Questions for training gpt-2 using mup

jiangjiadi commented 11 months ago

The conclusion of the paper is engaging. But when I tried to implement hyperparameter transfer using Mup on the GPT-2 model, I encountered some issues.

When scaling the width of the GPT-2 model, I found the optimum shifts still existed, even though I used Mup Initialization. Some of the results are as follows. (Our code is modified from karpathy/nanoGPT: The simplest, fastest repository for training/finetuning medium-sized GPTs. (github.com)) I have checked the std for each layer to ensure the implementation of Mup was not problematic. To eliminate the optimum shifts in mup, I also made some attempts, including whether to scale the weight decay, trying different base shape, and whether to using mixed precision. But these attempts still haven't worked. Can you provide me with more implementation details of Mup on the GPT model?

lr	96	192	384	768
2^-8	4.1291	3.7287	3.4713	nan
2^-9	4.1184	3.7086	3.4041
2^-10	4.1627	3.7074	3.3809	3.1226
2^-11	4.2398	3.7363	3.3776	3.1009
2^-12	4.3393	3.8111	3.4135	3.1074

I don't quite understand the attention logit scaling mentioned in the article. If the attention logit is not scaled, would Mup become ineffective?

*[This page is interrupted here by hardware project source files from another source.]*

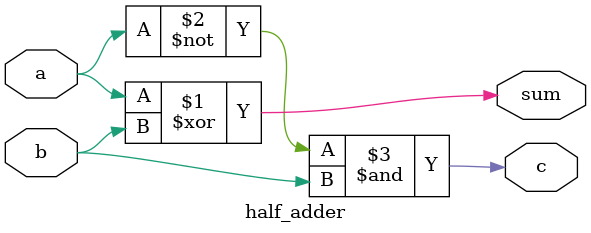
<source format=v>
module half_adder(
input a,b,
output sum,c);
assign sum=a^b;
assign c=(~a)&b;
endmodule

</source>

edwardjhu commented 11 months ago

Can you share the coordinate check plots like these?

https://github.com/microsoft/mup/tree/main/examples/Transformer/coord_checks

They are really helpful for debugging.

jiangjiadi commented 11 months ago

The coordinate check plots are given below. It seems the Mup's plot is much more stable than SP's. However, in the case of high learning rate, sometimes there will be some fluctuations in Mup's plot, and I am not sure whether these fluctuations have an impact on Mup.